Treatment planning is the major emphasis of the program, Chai said, and students spend a lot of time learning how to provide a comprehensive treatment plan for patients along with doing procedures.

ASPID accepts 34 students each year out of the more than 1,000 who apply. The ASPID Class of 2020 is 67 percent female; 63 percent of the class are international students requiring a student visa, 29 percent are U.S. citizens and 8 percent are permanent U.S. residents. One hundred percent of the class has earned a foreign bachelor of dental surgery, doctor of dental surgery or doctor of dental medicine degree.

 

Stay or go home?

Another obstacle international dentists face when they come here is the feeling of starting from square one. After completing years of schooling and practicing dentistry in their countries, often the only jobs they can secure in the United States at first is as dental assistants.

“You graduate from your own country, and you are called a doctor,” Haghighi said. “Then you come here and you have to repeat everything.”

As an ASPID alumnus, Sheh understands what the students go through.

“I understand what they have to endure. That’s the good thing — they know I graduated from the program, and I can tell them what to expect when they complete it.”

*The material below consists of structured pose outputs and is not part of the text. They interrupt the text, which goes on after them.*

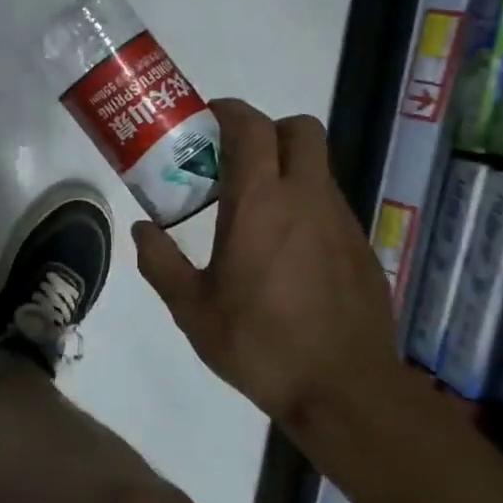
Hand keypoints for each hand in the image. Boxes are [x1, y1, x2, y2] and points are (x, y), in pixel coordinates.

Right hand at [133, 99, 398, 424]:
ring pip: (318, 166)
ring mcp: (341, 221)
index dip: (230, 111)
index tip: (207, 119)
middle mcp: (307, 199)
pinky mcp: (361, 247)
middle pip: (301, 129)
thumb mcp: (192, 309)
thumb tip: (142, 229)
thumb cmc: (260, 343)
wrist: (346, 391)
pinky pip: (329, 204)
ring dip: (286, 167)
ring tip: (253, 208)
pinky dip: (304, 204)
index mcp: (261, 204)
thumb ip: (160, 262)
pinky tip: (284, 249)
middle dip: (267, 128)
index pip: (253, 128)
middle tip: (234, 157)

The majority of ASPID alumni stay stateside, Sheh said: “That is why they come here. Unless they have other reasons to go back, like for their parents, I would say 99 percent stay here. That was what the program was designed for.”

Whether students stay here or return to their countries, the training they receive with ASPID is unrivaled.

“USC has such a long history and very strong reputation in the community as one of the leading institutions for educating future dentists,” Chai said. “And, naturally, everyone who wants to learn how to practice the best dentistry possible will come to USC.”